While some men still seek out women willing to play the traditional wife, others are avoiding marriage. Statistics show children of divorce are less likely to marry and divorced adults are more likely to live together than remarry. For women, there is no fear that without a husband they will become social pariahs, so they opt for what they see as the better bets: permanent singleton status or cohabitation.
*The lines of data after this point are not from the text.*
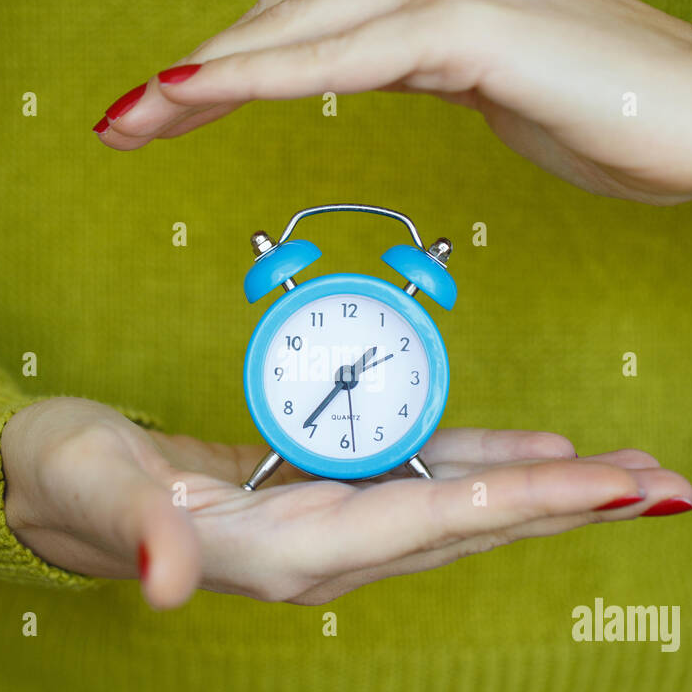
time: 1:36
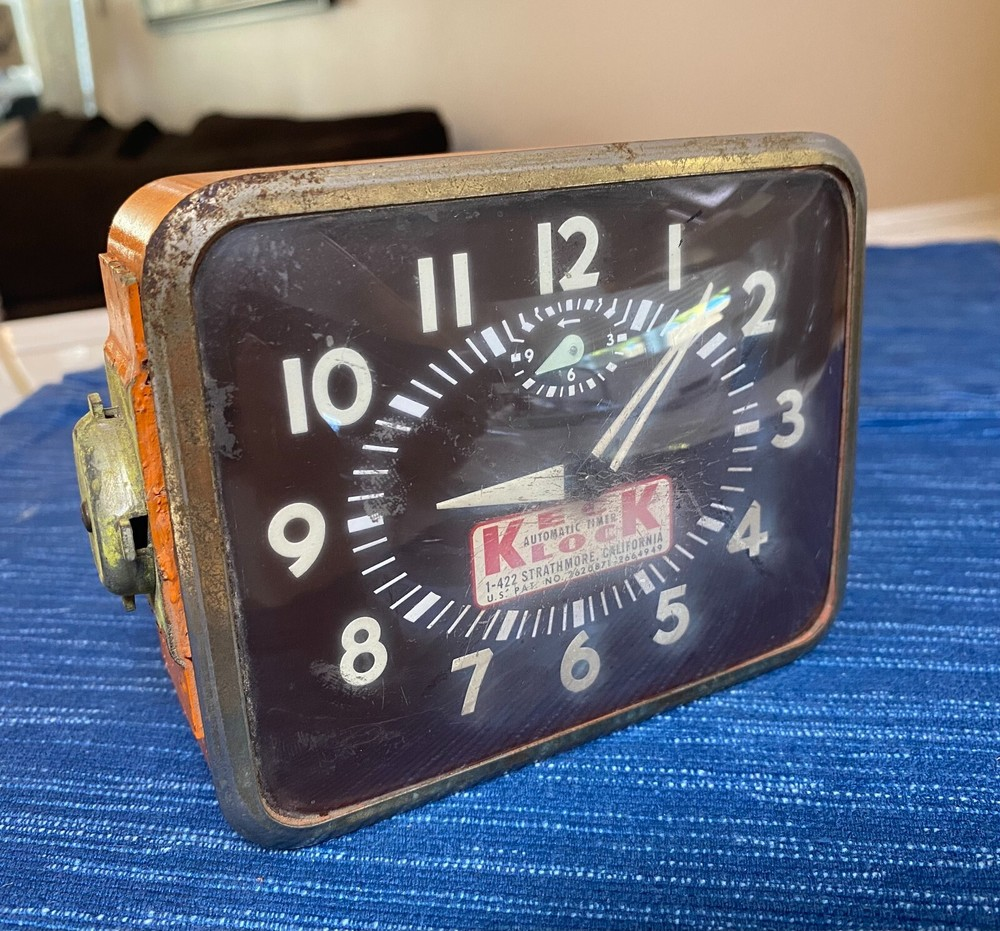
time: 9:07
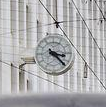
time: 3:22
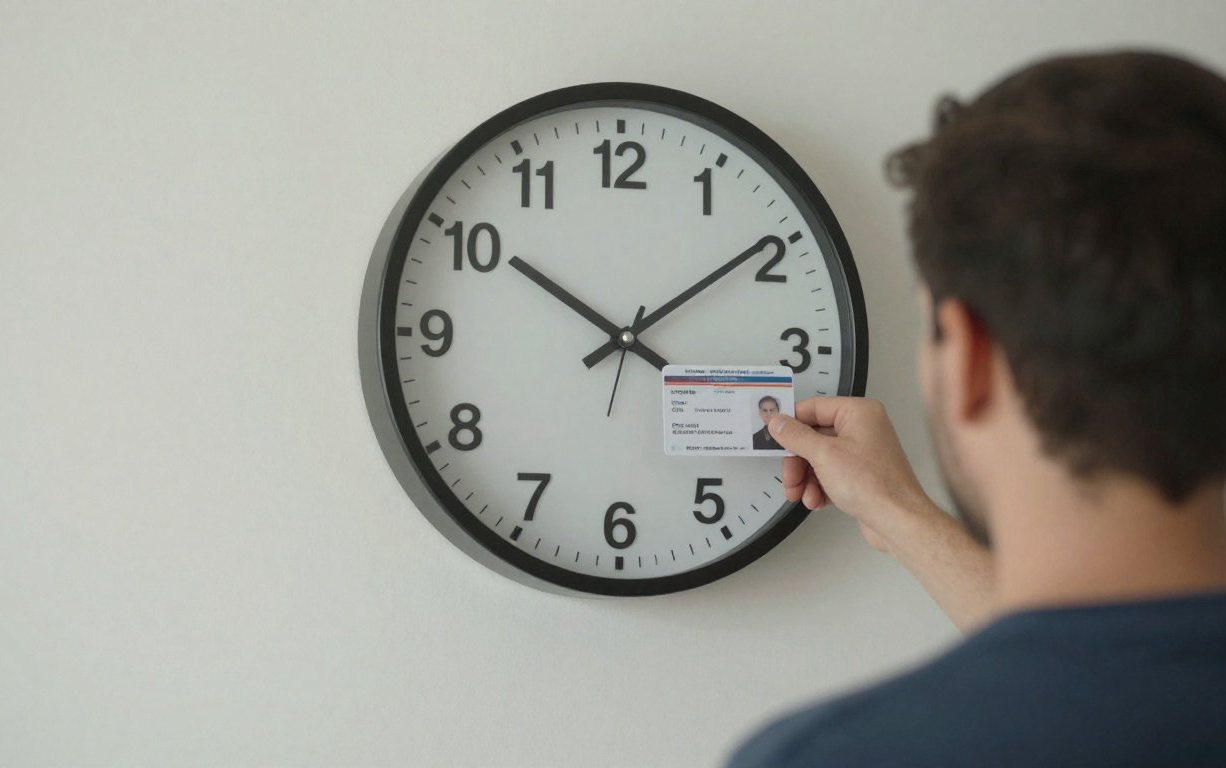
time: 10:09
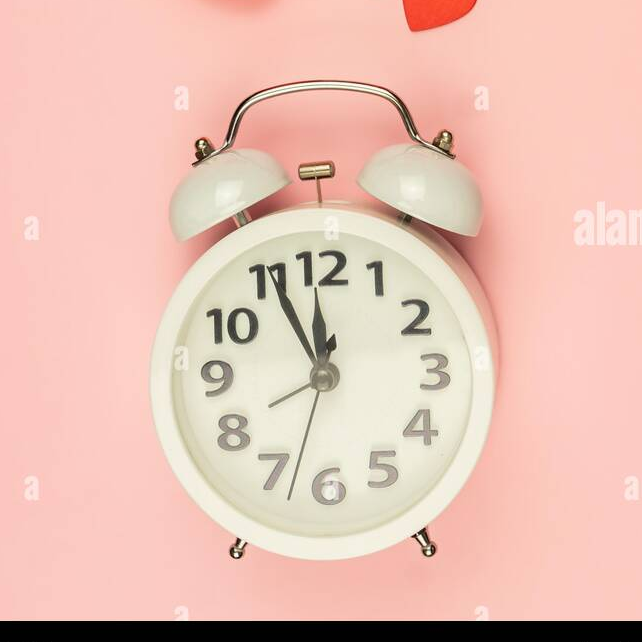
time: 11:55
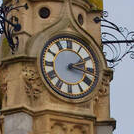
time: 2:17
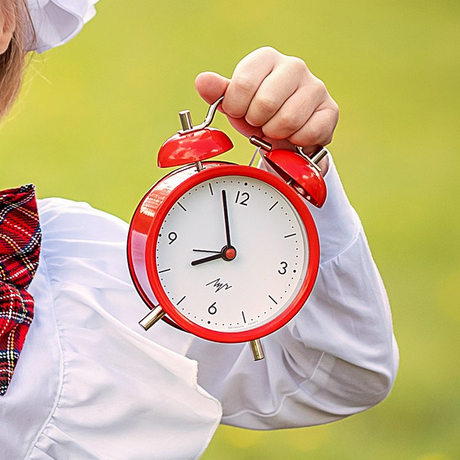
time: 7:57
”There is a huge psychological difference for Americans between marriage and living together,” Butterworth says. ”If you are not married, you can change the arrangement any time. If you are a victim of domestic violence, you can walk out. Living together gives women freedom because it allows them to sidestep the stereotypes. A lot of religious denominations say, for instance, that the husband is ruler in the house. Without marriage, there is no battle. Women get to redefine the boundaries.”
So where do all these shifting goalposts leave the once celebrated American marriage? Has feminism killed it? Is it now a TV stunt and not a sacred vow? Well, yes and no. Americans will still marry, but the marriage of 1950s TV sitcoms, with Mom in the kitchen and Dad at the ad agency, is dead and buried. The more women own their lives, the less they look for men to create a role and lifestyle for them. And, as Butterworth notes, men threatened by the new face of American marriage are heading overseas to find a partner willing to recreate the 1950s inside the home.
”The future of American marriage is going to be very interesting,” he concludes. ”I believe it will continue to decline. And I also believe whoever chooses to get married now understands the roles are interchangeable and nobody will be embedded in stereotypes any more.”
Millionaires who think money, not equality, will buy them love need not apply.